───── Supplied text ─────

Therefore, even if the contents are not restorable, it is possible to acquire a program necessary for the restoration and to practice the restoration.

(14) The digital broadcast system of this invention is further characterized in that information on conditions required of the receiving device side for acquiring a program is broadcasted. Therefore, whether the program can be acquired to the end is learned in advance before acquiring the program.

(19) The digital broadcast system of this invention is characterized in that the acquisition location information is the URL (uniform resource locator) on the Internet. Therefore, a required program can be acquired through the Internet.

(20) The digital broadcast system of this invention is characterized in that the acquisition location information is the information for specifying a program sent to come through broadcast.

(26) The digital broadcast system of this invention is characterized in that a broadcast device broadcasts acquisition location information for digital information to be downloaded on the receiving device side and also broadcasts information on the conditions necessary for downloading the digital information, and the receiving device, before starting downloading the digital information, whether or not the digital information can be downloaded is determined on the basis of the information on the required conditions.

Therefore, it is possible to determine in advance whether the digital information in question can be downloaded before downloading the digital information.

(29) The digital broadcast system of this invention is characterized in that the acquisition location information is the URL on the Internet where digital information is recorded. Therefore, it is possible to learn in advance whether or not the information can be downloaded at the time of acquiring the digital information through the Internet.

(30) The digital broadcast system of this invention is characterized in that the acquisition location information is the information for specifying digital information delivered through broadcasting. Therefore, it is possible to learn in advance whether or not the information can be downloaded at the time of acquiring the digital information through the broadcasting.

The term “restore” or “restoration” as used herein refers to change contents, that cannot be reproduced if they are outputted as they are coded or encrypted, or contents that cannot be reproduced without using a corresponding program such as JAVA, into the state that can be reproduced.

The term “download” refers to acquire data from the outside and record them temporarily or permanently.

The term “receiving device” refers to a device that performs at least the restoration process for contents. The concept of this term also includes a device so-called a set-top box, and a TV set with built-in function of a set-top box.

The phrase “recording medium with a program recorded” refers to a ROM, a RAM, a flexible disk, a CD-ROM, a memory card, a hard disk, etc. on which programs are recorded. The concept of this term also includes not only recording media such as the hard disk with which a program recorded thereon is directly executed but also recording media such as CD-ROM recording a program to be once installed on a hard disk or the like and then executed. The term “program” as used herein refers not only to a program that can be directly executed but also to a program of a source type, compression-processed program, coded program, etc.

───── Input records ─────

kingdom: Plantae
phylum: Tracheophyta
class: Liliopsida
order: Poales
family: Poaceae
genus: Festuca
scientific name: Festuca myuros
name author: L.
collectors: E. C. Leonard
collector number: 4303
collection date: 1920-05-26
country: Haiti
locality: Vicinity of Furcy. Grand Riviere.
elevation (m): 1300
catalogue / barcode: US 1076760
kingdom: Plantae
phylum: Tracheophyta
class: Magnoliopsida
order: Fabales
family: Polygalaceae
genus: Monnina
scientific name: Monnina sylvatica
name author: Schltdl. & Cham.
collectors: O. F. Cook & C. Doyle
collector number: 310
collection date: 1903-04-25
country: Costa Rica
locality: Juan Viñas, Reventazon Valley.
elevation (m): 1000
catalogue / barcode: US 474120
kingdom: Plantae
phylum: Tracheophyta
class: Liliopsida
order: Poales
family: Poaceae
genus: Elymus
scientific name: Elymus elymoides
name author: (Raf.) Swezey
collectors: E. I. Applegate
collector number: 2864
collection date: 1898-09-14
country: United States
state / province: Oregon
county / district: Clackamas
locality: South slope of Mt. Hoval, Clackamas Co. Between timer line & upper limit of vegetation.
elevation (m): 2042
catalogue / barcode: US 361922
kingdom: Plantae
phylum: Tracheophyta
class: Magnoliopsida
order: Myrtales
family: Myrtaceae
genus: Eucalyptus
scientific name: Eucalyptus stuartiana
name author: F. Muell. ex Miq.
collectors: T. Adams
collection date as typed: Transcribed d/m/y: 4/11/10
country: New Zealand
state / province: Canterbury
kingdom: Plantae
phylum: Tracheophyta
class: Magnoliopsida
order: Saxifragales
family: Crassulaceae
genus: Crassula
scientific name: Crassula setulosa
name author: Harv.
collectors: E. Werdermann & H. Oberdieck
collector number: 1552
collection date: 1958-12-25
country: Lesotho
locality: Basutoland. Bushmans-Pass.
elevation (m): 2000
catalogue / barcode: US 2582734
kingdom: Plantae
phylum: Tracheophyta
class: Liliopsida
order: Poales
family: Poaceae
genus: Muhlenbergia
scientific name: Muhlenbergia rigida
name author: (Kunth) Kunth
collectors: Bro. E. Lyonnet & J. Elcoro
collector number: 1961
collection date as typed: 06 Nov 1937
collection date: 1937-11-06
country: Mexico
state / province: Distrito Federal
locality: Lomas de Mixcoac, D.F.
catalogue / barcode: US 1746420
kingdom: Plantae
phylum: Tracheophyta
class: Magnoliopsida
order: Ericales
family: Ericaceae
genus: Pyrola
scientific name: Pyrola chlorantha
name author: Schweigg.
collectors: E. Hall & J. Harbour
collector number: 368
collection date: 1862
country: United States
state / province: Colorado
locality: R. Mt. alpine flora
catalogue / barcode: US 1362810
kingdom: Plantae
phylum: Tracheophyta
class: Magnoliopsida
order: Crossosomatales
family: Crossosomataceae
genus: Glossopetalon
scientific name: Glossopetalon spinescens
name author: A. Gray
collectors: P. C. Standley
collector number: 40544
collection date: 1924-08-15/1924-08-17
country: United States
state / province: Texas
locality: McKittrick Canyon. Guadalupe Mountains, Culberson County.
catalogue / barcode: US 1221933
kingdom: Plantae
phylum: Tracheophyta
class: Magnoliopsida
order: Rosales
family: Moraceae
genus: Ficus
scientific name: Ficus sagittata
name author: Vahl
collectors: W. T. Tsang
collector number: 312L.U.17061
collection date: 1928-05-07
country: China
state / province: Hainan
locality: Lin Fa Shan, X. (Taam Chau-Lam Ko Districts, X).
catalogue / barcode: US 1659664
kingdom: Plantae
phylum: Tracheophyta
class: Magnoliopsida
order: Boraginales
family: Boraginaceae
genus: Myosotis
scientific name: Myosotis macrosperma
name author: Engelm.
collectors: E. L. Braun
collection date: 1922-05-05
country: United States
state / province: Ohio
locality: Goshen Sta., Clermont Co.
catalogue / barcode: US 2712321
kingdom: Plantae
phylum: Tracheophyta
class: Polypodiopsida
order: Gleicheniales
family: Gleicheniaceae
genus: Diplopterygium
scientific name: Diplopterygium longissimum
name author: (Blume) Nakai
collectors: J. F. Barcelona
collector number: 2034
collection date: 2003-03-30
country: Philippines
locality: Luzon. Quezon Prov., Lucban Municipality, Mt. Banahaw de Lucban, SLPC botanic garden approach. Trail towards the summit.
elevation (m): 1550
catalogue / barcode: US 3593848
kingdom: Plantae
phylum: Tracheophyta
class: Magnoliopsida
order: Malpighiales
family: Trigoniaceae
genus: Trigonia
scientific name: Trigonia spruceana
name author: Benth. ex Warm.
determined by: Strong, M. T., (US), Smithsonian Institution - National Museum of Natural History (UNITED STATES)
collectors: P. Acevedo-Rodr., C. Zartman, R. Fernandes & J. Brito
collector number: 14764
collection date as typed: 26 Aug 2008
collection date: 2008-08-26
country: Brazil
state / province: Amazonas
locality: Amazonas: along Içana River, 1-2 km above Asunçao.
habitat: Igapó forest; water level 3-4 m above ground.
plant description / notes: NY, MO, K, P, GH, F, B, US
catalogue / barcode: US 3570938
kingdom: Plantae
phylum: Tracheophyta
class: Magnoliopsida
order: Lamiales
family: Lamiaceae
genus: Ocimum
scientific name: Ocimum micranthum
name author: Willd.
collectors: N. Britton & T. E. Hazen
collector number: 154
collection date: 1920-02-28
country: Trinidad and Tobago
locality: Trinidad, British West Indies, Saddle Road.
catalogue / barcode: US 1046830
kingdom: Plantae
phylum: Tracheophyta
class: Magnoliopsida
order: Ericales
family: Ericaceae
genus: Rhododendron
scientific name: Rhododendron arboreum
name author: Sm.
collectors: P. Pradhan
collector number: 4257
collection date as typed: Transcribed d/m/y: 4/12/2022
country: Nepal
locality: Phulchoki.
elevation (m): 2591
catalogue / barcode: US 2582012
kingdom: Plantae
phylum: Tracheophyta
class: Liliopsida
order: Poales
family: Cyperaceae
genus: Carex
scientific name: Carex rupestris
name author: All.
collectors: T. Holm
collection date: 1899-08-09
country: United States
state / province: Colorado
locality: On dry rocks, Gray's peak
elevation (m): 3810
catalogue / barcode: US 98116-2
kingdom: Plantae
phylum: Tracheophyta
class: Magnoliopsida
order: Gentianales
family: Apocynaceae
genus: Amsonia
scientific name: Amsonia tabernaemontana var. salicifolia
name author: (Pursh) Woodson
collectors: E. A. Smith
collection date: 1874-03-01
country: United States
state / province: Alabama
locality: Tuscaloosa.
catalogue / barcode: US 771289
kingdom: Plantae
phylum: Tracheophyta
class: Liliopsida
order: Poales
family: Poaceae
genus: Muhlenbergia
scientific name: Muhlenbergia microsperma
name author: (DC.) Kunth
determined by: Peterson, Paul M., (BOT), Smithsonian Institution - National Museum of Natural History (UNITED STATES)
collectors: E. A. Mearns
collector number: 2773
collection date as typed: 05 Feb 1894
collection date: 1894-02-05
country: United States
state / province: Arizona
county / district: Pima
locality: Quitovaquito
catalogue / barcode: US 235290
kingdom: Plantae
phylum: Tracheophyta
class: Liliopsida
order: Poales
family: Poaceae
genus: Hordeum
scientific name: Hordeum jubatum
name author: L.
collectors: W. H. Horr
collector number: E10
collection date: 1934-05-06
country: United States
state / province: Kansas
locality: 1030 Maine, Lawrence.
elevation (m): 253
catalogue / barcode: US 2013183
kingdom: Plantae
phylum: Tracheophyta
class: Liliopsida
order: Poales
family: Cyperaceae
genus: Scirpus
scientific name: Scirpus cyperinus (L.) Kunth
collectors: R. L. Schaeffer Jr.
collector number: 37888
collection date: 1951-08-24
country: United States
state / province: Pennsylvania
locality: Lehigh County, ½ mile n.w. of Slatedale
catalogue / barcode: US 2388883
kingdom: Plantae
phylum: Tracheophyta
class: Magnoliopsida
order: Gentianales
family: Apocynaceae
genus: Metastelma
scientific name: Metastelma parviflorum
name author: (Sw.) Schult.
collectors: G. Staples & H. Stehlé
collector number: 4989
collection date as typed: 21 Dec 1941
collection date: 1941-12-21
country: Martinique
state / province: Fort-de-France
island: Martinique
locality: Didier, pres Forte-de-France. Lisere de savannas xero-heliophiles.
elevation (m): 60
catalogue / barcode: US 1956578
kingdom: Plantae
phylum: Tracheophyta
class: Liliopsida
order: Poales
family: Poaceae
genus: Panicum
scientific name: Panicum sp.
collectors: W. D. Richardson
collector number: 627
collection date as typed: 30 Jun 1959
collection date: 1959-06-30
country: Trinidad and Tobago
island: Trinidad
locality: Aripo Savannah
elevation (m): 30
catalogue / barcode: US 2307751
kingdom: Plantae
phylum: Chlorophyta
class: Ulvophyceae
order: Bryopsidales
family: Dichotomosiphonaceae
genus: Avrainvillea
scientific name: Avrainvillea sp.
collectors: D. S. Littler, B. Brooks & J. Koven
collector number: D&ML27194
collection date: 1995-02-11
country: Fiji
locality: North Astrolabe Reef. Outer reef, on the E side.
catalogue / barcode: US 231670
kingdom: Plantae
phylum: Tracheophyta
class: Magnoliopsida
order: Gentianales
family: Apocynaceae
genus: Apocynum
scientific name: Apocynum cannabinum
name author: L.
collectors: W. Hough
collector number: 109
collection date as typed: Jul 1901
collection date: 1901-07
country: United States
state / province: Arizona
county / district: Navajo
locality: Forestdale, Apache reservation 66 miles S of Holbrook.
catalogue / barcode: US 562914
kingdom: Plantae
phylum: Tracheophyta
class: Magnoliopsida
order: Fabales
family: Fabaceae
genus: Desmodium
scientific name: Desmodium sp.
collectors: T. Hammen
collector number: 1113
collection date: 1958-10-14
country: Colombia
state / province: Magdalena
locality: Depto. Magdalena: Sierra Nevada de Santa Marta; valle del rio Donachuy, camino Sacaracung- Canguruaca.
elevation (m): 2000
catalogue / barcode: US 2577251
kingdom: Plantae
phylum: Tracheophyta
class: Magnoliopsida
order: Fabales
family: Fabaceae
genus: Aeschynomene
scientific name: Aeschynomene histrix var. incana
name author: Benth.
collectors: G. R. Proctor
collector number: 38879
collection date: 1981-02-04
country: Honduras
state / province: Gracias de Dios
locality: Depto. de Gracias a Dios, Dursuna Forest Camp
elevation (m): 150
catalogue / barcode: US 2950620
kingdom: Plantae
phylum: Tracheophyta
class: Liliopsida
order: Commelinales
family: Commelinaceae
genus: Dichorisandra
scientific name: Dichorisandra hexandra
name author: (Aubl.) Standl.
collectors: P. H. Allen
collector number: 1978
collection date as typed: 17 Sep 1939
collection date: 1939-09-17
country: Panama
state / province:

─────

* [Required task A]:
Answer these questions about the broadcast-system text:
(i) According to item (19), what is the acquisition location information?
(ii) What does the term "download" refer to?
(iii) Besides a set-top box, what device does the concept of "receiving device" also include?
* [Required task B]:
Transcribe the entries from the line with "locality: Vicinity of Furcy. Grand Riviere." up to and including the line with "locality: Juan Viñas, Reventazon Valley.".

* [Exercise response A]:
(i) The URL (uniform resource locator) on the Internet.
(ii) Acquiring data from the outside and recording them temporarily or permanently.
(iii) A TV set with a built-in set-top box function.

* [Exercise response B]:
locality: Vicinity of Furcy. Grand Riviere.
elevation (m): 1300
catalogue / barcode: US 1076760
kingdom: Plantae
phylum: Tracheophyta
class: Magnoliopsida
order: Fabales
family: Polygalaceae
genus: Monnina
scientific name: Monnina sylvatica
name author: Schltdl. & Cham.
collectors: O. F. Cook & C. Doyle
collector number: 310
collection date: 1903-04-25
country: Costa Rica
locality: Juan Viñas, Reventazon Valley.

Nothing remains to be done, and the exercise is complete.